Rico move: Scan the Supergoop SPF you are considering before checkout. Rico helps you read the formula, texture clues, and Skin Fit so you can buy, skip, slow down, or compare a better SPF match.

Before checkout

How do I choose sunscreen for dark spots and acne-prone skin?

Choose a broad-spectrum SPF you will actually wear every day, then scan the full formula for acne-prone fit, texture, tint, fragrance, and layering issues before buying.

Rico move: Paste or scan one sunscreen before checkout. Rico helps you read the ingredient list and decide whether the formula fits dark-spot goals, acne-prone skin, and your real morning routine.

Product-specific brightening comparison

The Ordinary niacinamide vs azelaic acid: which should I scan first for dark spots?

Start with the skin state, not the bottle. The Ordinary Niacinamide 10% + Zinc 1% is usually the calmer oil-and-texture check, while Azelaic Acid Suspension 10% is the stronger uneven-tone texture decision, but the full formula and your current routine decide the better first scan.

Rico move: Scan the exact The Ordinary product you are about to buy or apply. Rico helps you check Skin Fit, active stacking, texture clues, and whether niacinamide or azelaic acid makes more sense for your skin today.

Before checkout

Pore-clogging ingredients checker for acne-prone skin

Start with the full ingredient list, not the claim on the front. Acne-prone skin often needs help spotting rich oils, waxes, butters, heavy esters, fragrance patterns, and formulas that may feel too occlusive in a real routine.
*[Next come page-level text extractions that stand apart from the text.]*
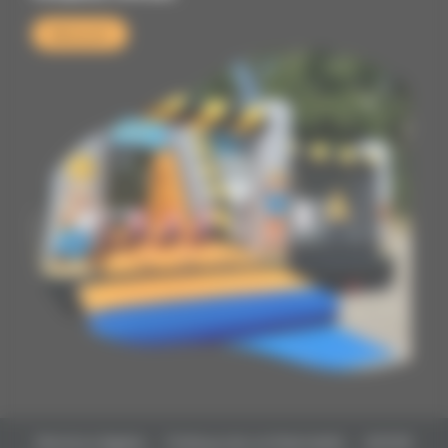
Découvrir
Mentions légales
-
Politique de confidentialité
-
©2026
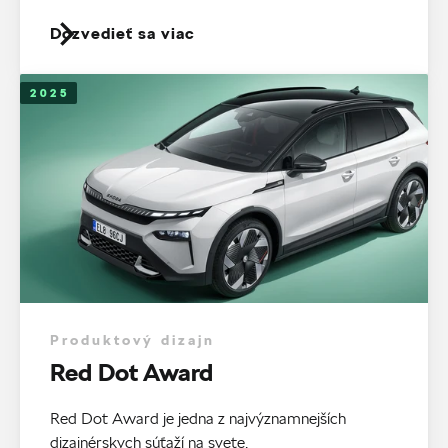
Dozvedieť sa viac
2025
Produktový dizajn
Red Dot Award
Red Dot Award je jedna z najvýznamnejších
dizajnérskych súťaží na svete.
Rico move: Scan the product in Rico before checkout. Rico reads the ingredient list against acne-prone Skin Fit signals and helps you decide whether to keep shopping or compare a lighter swap.

Label claim doubt

What does non-comedogenic actually mean?

Non-comedogenic means the product is intended not to clog pores, but it is not a guarantee for every skin type, formula, texture, or routine.

Rico move: Use Rico to scan or paste the ingredient list before you buy. Rico helps acne-prone shoppers look beyond the label claim and understand whether the formula looks like a good fit.